This week, the Northeast Independent School District and the Eating Disorder Center at San Antonio are teaming up to help teach kids the dangers of "fat talk."
The program is being taught in conjunction with "Fat Talk Free Week" and is being presented to 6th graders during their health class.
"Fat talk" is when someone calls themselves fat or someone else fat.
Some 6th graders said they hear this talk all the time at school.
"A lot of people are calling people fat," said Hannah. "And they're saying they don't want to eat."
Kasi Howard, with the Eating Disorder Center at San Antonio, said their goal is to teach students the harmful impact this talk can have on someone.
"I'm sadly surprised to hear how relevant it is to them," said Howard. "To hear the fat talk that they are hearing at their schools, to hear them say, 'I see girls not eating lunch.'"

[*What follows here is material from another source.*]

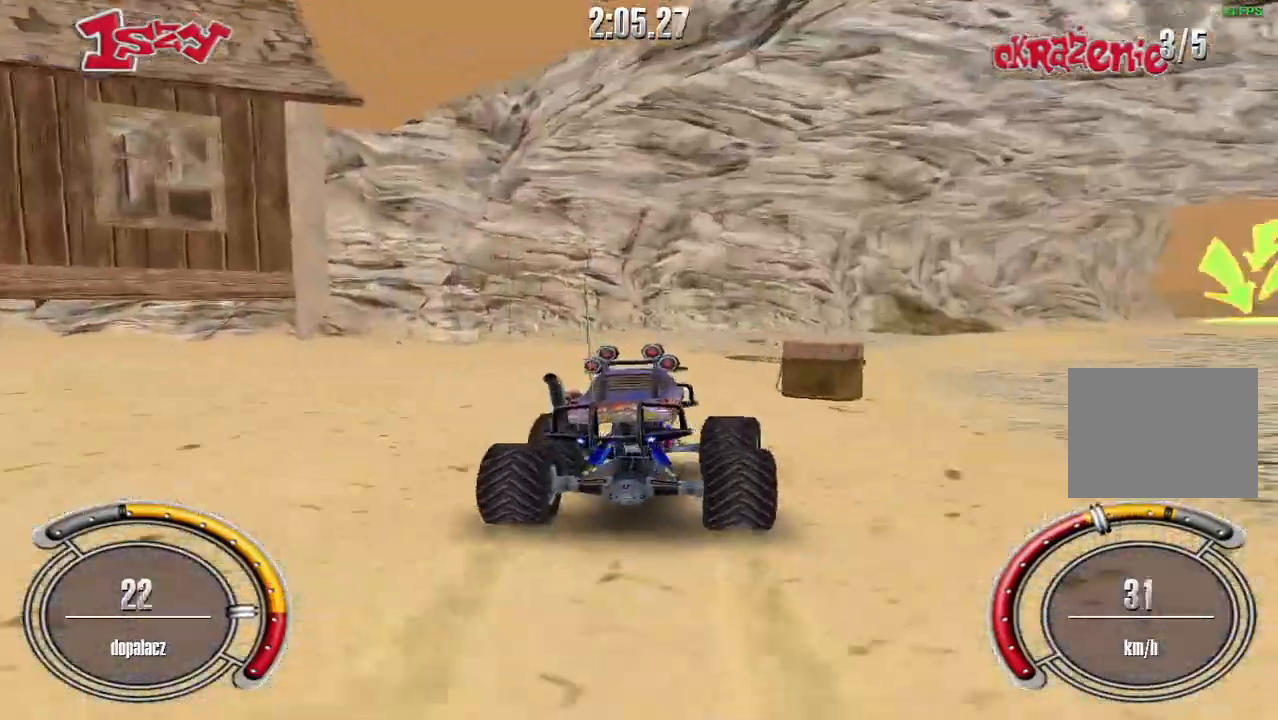
{"keys": ["right", "up"], "events": [[220, "up", "down"]]}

Howard said through some interactive activities, they are trying to teach students to cut out all fat talk and to stop others from talking bad about themselves as well.
"I kind of feel bad that they feel that way about themselves, when I don't see them like that," said Thomas Vahalik, a 6th grader.
Howard said the negative effects of fat talk are serious and aside from low self-esteem and a negative body image, it could lead to an eating disorder or worse.
"We are really trying to get out the idea that thinner is not better," said Howard. "That there is not a thin ideal that you have to live up to, but as long as you are listening to your body (and) following your intuition, then you can be happy and healthy."